## Work to complete
Scan the records below and report how many lines contain the word "celkom", giving the number by itself.

## Data in this exercise
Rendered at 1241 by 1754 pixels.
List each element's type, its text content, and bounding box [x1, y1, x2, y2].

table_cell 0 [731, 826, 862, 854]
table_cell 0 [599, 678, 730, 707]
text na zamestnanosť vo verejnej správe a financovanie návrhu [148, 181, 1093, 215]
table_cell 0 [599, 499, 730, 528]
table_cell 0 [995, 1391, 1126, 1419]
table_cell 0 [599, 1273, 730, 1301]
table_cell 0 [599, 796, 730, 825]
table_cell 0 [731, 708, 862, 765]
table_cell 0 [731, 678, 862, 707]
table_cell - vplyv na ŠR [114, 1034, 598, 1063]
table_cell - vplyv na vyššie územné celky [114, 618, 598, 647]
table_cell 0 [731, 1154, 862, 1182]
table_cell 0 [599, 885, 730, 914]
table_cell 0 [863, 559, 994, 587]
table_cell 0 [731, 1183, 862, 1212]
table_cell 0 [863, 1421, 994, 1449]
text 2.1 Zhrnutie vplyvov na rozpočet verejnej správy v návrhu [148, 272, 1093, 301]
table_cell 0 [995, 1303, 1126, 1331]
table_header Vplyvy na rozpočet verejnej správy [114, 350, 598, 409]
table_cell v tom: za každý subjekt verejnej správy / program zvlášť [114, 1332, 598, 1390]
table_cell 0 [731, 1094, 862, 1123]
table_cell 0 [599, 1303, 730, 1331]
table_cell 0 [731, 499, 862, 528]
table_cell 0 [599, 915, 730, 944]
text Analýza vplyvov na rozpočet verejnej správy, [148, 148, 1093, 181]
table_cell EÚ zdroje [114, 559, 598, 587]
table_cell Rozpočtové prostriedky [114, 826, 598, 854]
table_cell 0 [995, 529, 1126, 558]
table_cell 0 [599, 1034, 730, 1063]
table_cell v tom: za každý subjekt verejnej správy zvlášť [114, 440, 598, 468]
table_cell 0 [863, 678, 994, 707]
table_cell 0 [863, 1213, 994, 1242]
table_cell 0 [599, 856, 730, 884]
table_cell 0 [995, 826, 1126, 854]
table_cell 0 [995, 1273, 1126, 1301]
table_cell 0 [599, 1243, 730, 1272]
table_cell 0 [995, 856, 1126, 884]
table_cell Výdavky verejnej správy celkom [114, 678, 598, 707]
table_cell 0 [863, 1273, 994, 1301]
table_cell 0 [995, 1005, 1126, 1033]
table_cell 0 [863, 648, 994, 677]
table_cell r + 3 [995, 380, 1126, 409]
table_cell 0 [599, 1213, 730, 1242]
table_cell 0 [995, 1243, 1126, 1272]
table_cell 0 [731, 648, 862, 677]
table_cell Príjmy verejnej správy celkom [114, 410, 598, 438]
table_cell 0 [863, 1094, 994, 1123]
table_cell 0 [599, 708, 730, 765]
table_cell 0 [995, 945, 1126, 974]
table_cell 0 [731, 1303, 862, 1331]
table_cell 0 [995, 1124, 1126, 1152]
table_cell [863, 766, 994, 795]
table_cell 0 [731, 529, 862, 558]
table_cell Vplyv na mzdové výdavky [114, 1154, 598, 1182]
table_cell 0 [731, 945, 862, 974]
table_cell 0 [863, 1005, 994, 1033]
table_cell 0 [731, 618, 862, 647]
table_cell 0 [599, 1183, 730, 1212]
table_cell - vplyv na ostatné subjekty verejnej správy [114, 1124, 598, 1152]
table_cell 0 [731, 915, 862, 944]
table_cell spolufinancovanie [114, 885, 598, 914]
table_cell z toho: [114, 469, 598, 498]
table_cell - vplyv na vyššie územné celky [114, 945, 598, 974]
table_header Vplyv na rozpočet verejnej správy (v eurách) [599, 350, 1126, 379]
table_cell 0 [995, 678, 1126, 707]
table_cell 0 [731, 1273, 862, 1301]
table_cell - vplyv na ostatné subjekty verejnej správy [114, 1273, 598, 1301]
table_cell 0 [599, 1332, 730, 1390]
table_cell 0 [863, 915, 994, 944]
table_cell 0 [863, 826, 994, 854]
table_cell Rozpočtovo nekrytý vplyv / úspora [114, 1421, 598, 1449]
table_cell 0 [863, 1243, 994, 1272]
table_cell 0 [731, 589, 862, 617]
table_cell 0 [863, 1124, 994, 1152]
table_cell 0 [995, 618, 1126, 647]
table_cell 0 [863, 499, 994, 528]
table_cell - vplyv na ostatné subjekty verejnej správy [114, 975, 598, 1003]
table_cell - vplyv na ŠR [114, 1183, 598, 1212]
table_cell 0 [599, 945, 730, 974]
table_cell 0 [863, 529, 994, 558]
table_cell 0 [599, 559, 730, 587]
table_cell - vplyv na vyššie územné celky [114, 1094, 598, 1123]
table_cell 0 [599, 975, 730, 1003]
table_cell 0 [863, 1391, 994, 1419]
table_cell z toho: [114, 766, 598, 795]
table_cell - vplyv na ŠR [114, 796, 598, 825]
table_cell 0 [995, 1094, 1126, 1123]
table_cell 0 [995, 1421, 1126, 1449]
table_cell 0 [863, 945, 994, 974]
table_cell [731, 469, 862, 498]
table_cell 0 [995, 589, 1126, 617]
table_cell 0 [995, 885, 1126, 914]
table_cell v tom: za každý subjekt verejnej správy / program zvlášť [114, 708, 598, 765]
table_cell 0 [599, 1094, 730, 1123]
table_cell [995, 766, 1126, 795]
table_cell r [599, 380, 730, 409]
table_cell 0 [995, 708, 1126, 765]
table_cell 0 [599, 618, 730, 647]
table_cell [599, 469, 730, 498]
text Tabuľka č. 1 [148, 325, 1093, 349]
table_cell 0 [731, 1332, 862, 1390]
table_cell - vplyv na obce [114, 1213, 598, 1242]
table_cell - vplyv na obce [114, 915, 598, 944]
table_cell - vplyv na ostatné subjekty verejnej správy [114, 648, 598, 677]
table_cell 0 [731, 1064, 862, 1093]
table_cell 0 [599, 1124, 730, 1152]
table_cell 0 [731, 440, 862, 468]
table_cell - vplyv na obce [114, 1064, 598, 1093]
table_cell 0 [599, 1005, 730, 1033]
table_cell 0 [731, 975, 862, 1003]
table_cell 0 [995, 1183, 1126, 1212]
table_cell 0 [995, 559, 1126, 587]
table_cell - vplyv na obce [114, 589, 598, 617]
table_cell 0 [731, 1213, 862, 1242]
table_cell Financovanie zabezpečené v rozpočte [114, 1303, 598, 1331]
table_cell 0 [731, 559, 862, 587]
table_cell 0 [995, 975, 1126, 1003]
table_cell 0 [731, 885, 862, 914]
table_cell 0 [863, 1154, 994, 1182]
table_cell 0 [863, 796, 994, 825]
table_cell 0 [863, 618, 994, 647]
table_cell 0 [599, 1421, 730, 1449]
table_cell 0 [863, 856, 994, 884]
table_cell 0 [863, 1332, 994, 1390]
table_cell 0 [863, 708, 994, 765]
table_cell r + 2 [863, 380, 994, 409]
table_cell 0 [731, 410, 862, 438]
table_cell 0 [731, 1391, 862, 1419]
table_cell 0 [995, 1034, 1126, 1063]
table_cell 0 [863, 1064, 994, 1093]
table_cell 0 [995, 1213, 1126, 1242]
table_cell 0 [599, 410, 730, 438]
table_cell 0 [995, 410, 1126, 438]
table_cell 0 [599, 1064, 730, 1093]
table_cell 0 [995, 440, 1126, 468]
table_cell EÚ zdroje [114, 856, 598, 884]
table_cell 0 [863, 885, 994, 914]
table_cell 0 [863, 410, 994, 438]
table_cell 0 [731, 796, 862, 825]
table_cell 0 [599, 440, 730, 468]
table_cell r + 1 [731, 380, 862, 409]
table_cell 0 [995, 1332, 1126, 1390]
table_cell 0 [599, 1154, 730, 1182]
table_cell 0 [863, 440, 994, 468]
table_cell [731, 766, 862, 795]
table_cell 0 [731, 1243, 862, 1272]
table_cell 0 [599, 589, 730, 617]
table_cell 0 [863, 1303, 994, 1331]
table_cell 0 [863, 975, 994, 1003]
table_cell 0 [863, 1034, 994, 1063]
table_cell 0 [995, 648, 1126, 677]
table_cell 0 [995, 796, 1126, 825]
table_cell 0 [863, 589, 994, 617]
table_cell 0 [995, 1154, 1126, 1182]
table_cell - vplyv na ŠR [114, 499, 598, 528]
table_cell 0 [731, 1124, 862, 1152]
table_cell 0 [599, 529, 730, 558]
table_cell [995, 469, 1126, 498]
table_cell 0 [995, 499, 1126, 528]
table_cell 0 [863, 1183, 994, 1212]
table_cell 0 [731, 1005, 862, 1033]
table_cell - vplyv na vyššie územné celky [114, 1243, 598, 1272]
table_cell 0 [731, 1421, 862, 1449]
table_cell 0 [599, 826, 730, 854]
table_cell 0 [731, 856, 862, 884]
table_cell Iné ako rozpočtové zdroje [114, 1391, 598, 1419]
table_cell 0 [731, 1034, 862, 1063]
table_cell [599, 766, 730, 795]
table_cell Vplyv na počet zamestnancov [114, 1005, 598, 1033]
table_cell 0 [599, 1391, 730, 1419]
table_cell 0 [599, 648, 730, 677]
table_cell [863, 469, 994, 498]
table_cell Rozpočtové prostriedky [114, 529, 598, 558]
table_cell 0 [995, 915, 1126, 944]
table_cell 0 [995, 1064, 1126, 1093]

## Result for this task
2